Yes, and one that was outdated by the start of the war. The Nazis had planes to replace it with a more modern aircraft, but supply limitations prevented that.

@Sebster. Yes horse drawn carts were used in logistics. Towards the end of WWII when petrol was a real issue they used horse drawn carts to tow the aircraft to the flightline to conserve fuel


No, not just at the end of the war, throughout the whole war. Germany simply wasn't the technological army that propaganda portrayed, and their logistics were particularly old school.

@Sebster. Wrong about the japanese carriers. They were the most advance at the time beginning of the war till the Essex class came on board.


I never said they weren't highly advanced. They were. Please read what I said - I stated the Japanese had superiority only if you consider the carriers and nothing else. The US had a vastly larger, and superior overall fleet.

@Sebster. I've witness females getting hit and how many guys that hauled ass to render assistant. Same applies to a guy getting hit but there's a erie difference to it. You have to experience combat to understand what I'm trying to say.


Meh, "you don't know because you haven't been combat" is the same old bs that's been used to argue against every army reform. It was bs when it was segregation, and it was bs when it was gays.


Automatically Appended Next Post:
BaronIveagh wrote:I've seen translations of the Soviet records for tanks. Did you know that, in the official records, they knocked out in a single battle more Tiger tanks then were ever produced in total?


My favourite is from the Vietnamese, who claim at the battle of Long Tan they took out three Australian tanks. Despite Australia not deploying a single armoured vehicle, let alone a tank, in the whole of our time in Vietnam.

Anyhow, there's a marked difference between Soviets military claims that come from the political class, and actual Soviet military records of operations. A lot of time has been spent by a lot historians studying the latter, in order to debunk the former. Records of the positioning of Soviet units at Stalingrad sounds a lot like the latter.

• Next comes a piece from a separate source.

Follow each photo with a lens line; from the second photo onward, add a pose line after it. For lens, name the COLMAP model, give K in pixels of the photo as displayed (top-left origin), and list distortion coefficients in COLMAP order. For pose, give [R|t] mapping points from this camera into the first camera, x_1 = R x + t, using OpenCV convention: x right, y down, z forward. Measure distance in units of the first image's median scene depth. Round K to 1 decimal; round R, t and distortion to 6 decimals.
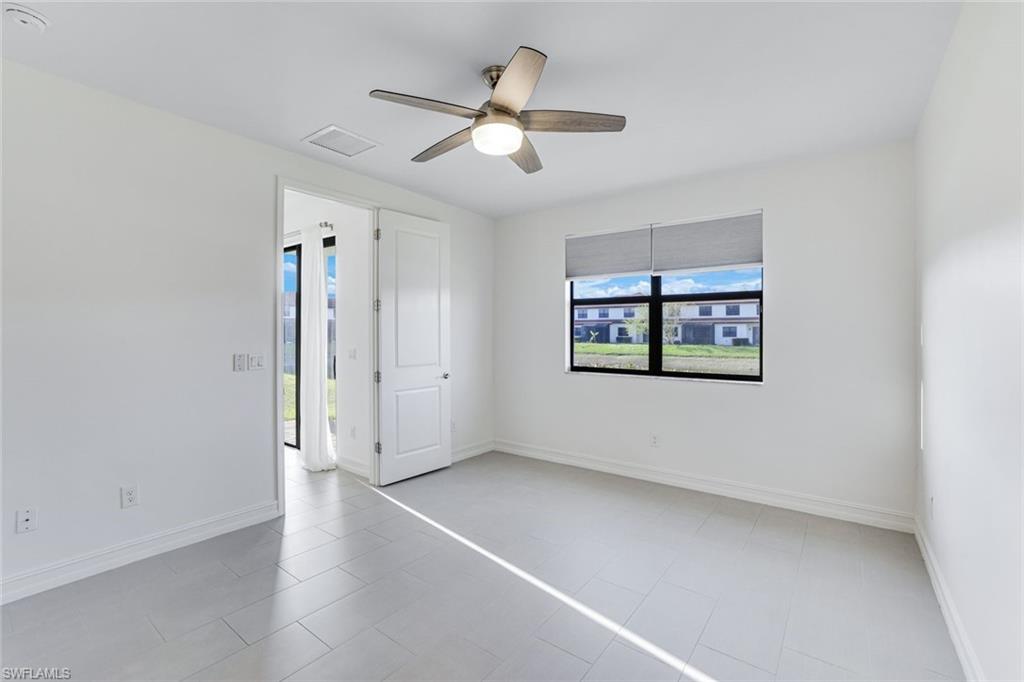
lens RADIAL K [[446.6, 0, 509.0], [0, 446.6, 333.1], [0, 0, 1]] dist [-0.020471, 0.000669]
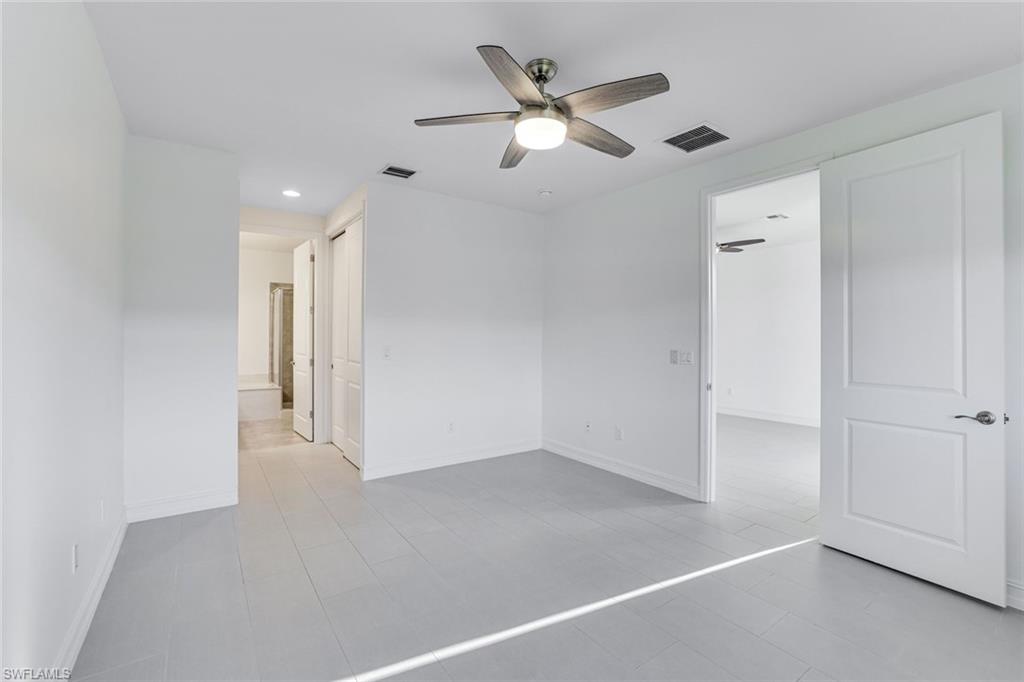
lens RADIAL K [[446.6, 0, 509.0], [0, 446.6, 333.1], [0, 0, 1]] dist [-0.020471, 0.000669]
pose [[-0.312672, -0.007020, -0.949835, 0.669774], [-0.002232, 0.999975, -0.006656, 0.008673], [0.949859, 0.000039, -0.312680, 0.894230]]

Automatically Appended Next Post:
Melissia wrote:Intelligence is directly correlated to the number of links that a brain has between its neurons, and women have naturally more links than men of equal mental fitness.


Not really. Every study into general intelligence has only really managed to establish that there is no such thing. Instead there's a variety of different aptitudes, with no general correlation between them (in some cases there's a loose negative correlation). Combining those into a general intelligence means giving a weighting to spatial intelligence compared to memory - it's an impossible, subjective thing.

And yes, men tend to perform a little better in some of those aptitudes, while women tend to perform a little better in others (though in most cases the difference is minor, and utterly swamped by the variation from person to person).